Television Discourse Decoded: Comprehensive Multimodal Analytics at Scale
Anmol Agarwal, Pratyush Priyadarshi, Shiven Sinha, Shrey Gupta, Hitkul Jangra, Ponnurangam Kumaraguru, Kiran Garimella
TL;DR
The paper tackles the challenge of analyzing televised debates at scale by introducing a comprehensive multimodal analytics toolkit that fuses computer vision, speech-to-text, and NLP to transcribe, diarize, and analyze thousands of YouTube debates from a major Indian prime-time show. It builds a large-scale dataset (2,087 hours across 3,000 videos) and deploys a hybrid annotation pipeline (including LLM-assisted labeling) to quantify bias, gender representation, and incivility through metrics such as topic bias toward the ruling party, underrepresentation of women, overlapping speech, toxicity, and shouting. Key findings reveal a pro-ruling-party bias, persistent gender imbalance, and elevated incivility, with shouting averaging about 9% of debate duration and toxicity concentrated on sensitive topics; the work also demonstrates generalizability to other English-language debates. The study contributes a scalable methodology and openly shares code and data to catalyze further research in multimedia discourse analysis, with implications for media ethics, democratic deliberation, and policy.
Abstract
In this paper, we tackle the complex task of analyzing televised debates, with a focus on a prime time news debate show from India. Previous methods, which often relied solely on text, fall short in capturing the multimodal essence of these debates.
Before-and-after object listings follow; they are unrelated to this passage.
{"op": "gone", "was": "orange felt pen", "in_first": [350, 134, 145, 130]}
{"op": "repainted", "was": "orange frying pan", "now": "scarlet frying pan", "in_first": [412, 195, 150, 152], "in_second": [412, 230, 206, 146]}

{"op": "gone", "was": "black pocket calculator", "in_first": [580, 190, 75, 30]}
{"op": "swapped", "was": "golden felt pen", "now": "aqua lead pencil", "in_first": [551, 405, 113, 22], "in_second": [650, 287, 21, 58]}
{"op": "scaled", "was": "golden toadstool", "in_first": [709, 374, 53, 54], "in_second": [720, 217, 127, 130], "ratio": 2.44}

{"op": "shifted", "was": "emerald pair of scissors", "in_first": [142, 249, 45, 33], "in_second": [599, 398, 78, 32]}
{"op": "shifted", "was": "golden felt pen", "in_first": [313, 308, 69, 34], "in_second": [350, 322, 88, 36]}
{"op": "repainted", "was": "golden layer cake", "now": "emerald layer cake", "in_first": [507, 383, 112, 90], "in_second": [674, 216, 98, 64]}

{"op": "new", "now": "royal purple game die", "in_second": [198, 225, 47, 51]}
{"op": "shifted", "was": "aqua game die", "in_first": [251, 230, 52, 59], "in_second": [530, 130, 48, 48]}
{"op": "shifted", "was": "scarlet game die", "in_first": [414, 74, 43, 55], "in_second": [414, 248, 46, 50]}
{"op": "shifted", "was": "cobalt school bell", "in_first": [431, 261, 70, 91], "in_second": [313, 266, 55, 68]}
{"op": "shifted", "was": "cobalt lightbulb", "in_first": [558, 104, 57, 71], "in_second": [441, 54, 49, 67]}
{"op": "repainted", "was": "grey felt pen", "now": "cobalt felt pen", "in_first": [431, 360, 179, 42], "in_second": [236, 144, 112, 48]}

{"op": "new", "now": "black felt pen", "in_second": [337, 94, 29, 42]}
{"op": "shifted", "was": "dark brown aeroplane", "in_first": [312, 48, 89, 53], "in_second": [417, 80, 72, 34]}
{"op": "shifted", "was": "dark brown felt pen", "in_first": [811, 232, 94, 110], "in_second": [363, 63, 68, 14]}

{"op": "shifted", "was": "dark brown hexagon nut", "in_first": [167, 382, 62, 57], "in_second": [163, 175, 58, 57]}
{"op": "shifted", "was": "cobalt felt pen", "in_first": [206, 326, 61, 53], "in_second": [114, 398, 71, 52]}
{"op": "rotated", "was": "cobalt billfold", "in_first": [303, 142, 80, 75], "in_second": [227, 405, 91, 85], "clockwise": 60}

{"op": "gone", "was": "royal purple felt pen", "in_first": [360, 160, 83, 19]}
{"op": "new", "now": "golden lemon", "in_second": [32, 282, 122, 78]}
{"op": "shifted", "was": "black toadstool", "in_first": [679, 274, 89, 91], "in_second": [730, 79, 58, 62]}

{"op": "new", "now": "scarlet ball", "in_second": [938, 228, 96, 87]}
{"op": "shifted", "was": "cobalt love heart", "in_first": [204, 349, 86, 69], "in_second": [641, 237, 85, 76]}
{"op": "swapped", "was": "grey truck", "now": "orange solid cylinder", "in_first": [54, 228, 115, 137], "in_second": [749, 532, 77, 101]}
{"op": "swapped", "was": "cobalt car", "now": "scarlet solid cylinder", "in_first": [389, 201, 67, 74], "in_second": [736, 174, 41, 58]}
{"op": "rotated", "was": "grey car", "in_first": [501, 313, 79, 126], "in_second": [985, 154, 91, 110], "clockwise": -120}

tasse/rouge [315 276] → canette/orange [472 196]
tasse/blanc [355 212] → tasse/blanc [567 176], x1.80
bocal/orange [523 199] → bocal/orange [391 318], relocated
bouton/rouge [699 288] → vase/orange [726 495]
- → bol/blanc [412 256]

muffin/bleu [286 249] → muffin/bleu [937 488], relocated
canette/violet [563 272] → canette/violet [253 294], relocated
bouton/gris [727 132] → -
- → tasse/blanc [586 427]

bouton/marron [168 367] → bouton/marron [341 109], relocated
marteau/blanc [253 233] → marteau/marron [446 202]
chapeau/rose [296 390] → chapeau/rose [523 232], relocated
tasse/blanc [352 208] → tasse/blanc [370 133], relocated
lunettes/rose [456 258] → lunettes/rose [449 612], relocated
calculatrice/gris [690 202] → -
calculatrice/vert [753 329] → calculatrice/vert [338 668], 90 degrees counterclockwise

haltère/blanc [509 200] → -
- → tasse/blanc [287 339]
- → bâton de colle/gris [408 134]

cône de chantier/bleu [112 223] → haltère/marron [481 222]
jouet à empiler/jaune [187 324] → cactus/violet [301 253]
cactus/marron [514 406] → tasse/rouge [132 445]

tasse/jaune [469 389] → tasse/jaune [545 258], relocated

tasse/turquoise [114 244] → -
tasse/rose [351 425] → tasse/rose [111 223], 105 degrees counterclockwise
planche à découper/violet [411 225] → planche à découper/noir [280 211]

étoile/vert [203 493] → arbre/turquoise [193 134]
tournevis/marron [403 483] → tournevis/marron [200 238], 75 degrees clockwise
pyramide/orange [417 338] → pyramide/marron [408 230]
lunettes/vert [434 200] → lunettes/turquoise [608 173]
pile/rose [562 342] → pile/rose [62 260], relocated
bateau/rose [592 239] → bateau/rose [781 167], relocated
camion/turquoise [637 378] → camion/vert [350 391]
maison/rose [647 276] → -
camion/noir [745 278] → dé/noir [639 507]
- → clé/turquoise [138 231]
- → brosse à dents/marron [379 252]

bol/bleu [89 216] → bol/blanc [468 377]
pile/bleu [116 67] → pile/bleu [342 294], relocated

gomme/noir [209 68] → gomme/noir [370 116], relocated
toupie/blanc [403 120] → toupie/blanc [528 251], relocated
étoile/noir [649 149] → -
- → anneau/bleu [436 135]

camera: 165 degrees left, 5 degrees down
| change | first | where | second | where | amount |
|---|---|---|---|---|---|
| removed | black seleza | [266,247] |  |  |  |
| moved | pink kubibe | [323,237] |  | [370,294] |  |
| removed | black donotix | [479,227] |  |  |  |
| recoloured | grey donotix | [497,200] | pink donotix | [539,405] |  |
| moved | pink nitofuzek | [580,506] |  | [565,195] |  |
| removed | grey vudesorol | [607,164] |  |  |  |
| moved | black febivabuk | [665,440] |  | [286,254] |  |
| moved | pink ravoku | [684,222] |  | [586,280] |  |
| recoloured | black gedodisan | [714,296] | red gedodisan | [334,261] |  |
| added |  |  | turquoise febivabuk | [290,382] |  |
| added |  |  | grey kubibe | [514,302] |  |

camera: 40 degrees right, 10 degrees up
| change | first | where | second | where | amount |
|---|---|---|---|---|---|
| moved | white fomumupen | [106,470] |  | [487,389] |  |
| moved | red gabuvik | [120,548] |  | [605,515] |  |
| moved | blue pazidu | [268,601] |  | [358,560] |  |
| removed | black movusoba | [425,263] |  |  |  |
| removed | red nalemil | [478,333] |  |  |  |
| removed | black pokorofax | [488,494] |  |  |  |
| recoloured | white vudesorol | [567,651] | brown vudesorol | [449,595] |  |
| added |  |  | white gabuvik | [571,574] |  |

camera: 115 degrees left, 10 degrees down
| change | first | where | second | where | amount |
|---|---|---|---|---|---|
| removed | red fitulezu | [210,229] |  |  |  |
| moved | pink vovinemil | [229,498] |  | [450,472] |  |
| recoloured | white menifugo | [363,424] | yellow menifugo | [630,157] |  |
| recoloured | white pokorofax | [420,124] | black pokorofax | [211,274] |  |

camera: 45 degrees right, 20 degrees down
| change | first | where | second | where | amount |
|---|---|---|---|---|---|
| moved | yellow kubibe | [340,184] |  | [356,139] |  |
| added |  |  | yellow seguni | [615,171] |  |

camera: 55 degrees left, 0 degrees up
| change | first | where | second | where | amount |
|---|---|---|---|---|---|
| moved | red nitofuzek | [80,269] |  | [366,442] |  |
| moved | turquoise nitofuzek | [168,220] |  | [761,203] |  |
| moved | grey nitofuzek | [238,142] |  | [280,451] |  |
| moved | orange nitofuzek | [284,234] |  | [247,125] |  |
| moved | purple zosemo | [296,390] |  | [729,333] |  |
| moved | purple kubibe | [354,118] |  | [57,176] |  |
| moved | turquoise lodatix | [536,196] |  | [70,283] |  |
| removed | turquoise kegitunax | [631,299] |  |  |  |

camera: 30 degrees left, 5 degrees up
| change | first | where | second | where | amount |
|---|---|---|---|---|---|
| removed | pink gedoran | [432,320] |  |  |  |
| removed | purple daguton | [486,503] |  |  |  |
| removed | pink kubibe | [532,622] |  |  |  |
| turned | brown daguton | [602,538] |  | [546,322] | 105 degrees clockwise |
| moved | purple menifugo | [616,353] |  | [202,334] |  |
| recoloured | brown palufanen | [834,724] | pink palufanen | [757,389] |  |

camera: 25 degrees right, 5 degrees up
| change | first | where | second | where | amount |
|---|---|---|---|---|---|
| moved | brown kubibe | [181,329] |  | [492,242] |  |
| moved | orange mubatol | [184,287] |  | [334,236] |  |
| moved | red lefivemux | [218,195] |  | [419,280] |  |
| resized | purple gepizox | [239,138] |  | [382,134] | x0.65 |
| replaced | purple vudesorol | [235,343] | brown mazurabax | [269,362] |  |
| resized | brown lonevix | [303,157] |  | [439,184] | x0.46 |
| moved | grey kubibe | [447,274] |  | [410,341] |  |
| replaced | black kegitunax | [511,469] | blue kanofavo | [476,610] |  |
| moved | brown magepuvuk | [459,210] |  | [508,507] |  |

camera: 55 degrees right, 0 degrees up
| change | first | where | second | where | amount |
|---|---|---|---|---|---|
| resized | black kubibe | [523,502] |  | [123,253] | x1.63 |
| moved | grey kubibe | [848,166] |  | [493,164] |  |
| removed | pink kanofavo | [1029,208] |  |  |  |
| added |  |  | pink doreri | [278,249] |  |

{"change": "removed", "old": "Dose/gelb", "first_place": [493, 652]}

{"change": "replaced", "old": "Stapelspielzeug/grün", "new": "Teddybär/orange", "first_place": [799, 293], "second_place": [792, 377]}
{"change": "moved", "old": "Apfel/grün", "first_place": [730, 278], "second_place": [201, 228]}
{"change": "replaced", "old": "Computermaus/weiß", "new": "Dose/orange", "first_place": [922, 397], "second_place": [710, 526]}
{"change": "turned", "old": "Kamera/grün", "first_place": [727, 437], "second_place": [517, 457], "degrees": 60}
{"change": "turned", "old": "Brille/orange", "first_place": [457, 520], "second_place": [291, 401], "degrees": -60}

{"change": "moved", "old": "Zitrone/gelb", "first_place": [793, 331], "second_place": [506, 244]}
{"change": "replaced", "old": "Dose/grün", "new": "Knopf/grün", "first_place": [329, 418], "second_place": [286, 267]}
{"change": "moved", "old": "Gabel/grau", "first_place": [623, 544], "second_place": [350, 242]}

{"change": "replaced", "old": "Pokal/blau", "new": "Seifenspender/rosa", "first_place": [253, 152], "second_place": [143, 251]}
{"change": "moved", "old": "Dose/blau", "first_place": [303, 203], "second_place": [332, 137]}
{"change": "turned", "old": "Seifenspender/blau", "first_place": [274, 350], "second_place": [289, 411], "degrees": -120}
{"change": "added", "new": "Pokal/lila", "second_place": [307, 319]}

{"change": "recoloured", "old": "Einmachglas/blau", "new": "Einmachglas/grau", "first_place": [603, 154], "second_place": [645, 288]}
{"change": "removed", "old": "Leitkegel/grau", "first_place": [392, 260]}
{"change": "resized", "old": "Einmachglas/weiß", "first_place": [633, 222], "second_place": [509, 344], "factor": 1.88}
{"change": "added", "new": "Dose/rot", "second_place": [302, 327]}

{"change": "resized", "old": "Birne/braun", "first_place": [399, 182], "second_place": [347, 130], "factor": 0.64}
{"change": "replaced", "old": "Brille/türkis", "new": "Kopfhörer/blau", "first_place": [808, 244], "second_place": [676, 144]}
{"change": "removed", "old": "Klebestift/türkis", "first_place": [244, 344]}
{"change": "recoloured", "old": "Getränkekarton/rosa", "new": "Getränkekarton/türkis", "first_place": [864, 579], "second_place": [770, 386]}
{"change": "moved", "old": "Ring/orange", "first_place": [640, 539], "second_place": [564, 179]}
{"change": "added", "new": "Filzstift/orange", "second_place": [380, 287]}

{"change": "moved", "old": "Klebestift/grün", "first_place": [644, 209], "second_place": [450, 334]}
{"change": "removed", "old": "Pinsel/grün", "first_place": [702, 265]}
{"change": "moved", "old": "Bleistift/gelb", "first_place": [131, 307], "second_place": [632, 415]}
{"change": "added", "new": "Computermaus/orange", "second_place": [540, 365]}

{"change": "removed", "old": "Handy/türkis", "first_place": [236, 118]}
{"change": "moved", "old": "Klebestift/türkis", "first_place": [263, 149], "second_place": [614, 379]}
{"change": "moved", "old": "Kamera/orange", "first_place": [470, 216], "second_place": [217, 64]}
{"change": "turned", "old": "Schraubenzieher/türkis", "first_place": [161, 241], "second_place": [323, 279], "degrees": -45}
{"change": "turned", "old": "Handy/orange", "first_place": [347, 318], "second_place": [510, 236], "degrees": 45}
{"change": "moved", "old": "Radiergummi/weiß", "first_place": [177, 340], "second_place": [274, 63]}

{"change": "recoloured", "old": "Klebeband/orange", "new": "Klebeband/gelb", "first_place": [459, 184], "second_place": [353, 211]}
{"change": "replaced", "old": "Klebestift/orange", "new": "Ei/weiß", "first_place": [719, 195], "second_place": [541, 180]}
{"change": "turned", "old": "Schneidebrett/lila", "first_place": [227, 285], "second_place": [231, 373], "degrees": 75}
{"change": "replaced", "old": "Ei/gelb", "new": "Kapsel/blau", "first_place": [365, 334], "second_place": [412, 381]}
To address this gap, we introduce a comprehensive automated toolkit that employs advanced computer vision and speech-to-text techniques for large-scale multimedia analysis. Utilizing state-of-the-art computer vision algorithms and speech-to-text methods, we transcribe, diarize, and analyze thousands of YouTube videos of a prime-time television debate show in India. These debates are a central part of Indian media but have been criticized for compromised journalistic integrity and excessive dramatization. Our toolkit provides concrete metrics to assess bias and incivility, capturing a comprehensive multimedia perspective that includes text, audio utterances, and video frames. Our findings reveal significant biases in topic selection and panelist representation, along with alarming levels of incivility. This work offers a scalable, automated approach for future research in multimedia analysis, with profound implications for the quality of public discourse and democratic debate. To catalyze further research in this area, we also release the code, dataset collected and supplemental pdf.